**Supplied passage:**
+++

The proposed retinal layer automatic segmentation method—namely, DeepRetina—provided satisfactory segmentation results. The method effectively performed automatic segmentation of the retinal layer, with the continuous optimization of the network model through a series of optimization experiments to improve its performance.

The setting of the network parameters and the training parameters during training is critical to improve the performance of the network model. To improve the convergence speed of the network model, we froze the logit layer of the last layer in the network, and all trained weights were recalled, with weight attenuation set to 0.00004. During the training, the learning rate was set to 0.007, so that the loss could be quickly reduced to a lower value, and then the learning rate was reduced to 0.0001, so that the loss could be steadily decreased. Figure 12 shows the whole convergence process. In addition, the network model was trained on a server with 4 NVIDIA GP102 TITAN Xp graphics cards and Intel Xeon Gold 6148 CPU @ 2.40 GHz × 51. The batch size was set to 32, and compared with the smaller batch size, the larger batch size could improve the performance of the network model.

Figure 12.

Figure 12.

Loss convergence graph. The abscissa indicates the number of iterations, the ordinate indicates the loss value, and the orange curve indicates the entire convergence process of the training.

In this work, the average time required to segment a retinal OCT image was approximately 1.43 seconds with an Intel Xeon Gold 6148 CPU running at 2.40 GHz with 4 GB of RAM. Nevertheless, the testing procedure can be performed offline and accelerated by GPU programming, with an average time required to segment a retinal OCT image approximately 0.52 seconds with a GeForce GTX 1080 graphics card. This method is currently implemented using TensorFlow, and its computational performance can be further improved in future research. For example, using the PyTorch, a deep learning framework supports dynamic computational graphs and more efficient memory usage, and this can further improve the speed of retinal segmentation.

The conventional image segmentation model requires extracting relevant information from a manually designed feature extractor. Our DeepRetina segmentation model relies on the heuristic method of autonomous learning, does not require artificial design features, and is more similar to a biological neural network, thus reducing the complexity of the network model.52,53 This study is expected to promote the application of deep learning–based segmentation methods for the analysis of retinal layers.

+++

**Brief:** Copy, word for word, the part of the retinal segmentation passage that opens with the words containing "Loss convergence graph." and closes with "of the training.". Rely only on the retinal segmentation passage for your answers.

**Entries shown:**
+++

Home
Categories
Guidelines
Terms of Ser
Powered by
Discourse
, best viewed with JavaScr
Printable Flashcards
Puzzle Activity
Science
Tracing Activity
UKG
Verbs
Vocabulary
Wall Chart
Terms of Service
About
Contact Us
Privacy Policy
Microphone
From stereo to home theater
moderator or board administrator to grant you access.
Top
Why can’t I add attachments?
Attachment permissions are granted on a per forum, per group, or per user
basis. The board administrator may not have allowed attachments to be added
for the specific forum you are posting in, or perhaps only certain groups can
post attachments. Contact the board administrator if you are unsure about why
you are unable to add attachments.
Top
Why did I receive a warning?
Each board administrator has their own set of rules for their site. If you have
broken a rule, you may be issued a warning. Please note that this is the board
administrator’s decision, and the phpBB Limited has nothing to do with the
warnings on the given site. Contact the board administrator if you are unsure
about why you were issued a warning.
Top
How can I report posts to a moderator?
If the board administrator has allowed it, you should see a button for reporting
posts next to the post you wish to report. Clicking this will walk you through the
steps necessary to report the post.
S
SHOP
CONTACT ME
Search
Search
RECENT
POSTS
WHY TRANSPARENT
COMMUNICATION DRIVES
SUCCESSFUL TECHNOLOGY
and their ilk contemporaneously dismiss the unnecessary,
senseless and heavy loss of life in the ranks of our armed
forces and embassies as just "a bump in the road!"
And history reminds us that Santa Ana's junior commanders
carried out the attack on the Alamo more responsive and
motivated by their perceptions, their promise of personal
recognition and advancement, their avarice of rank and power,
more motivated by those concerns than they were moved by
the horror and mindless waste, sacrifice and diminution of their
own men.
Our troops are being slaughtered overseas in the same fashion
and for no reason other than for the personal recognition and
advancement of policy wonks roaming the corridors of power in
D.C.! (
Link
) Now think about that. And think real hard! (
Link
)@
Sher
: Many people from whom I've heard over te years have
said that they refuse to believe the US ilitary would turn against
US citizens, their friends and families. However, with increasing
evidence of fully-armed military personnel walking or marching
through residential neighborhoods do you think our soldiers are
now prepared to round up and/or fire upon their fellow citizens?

+++

**Exercise answer:**
Loss convergence graph. The abscissa indicates the number of iterations, the ordinate indicates the loss value, and the orange curve indicates the entire convergence process of the training.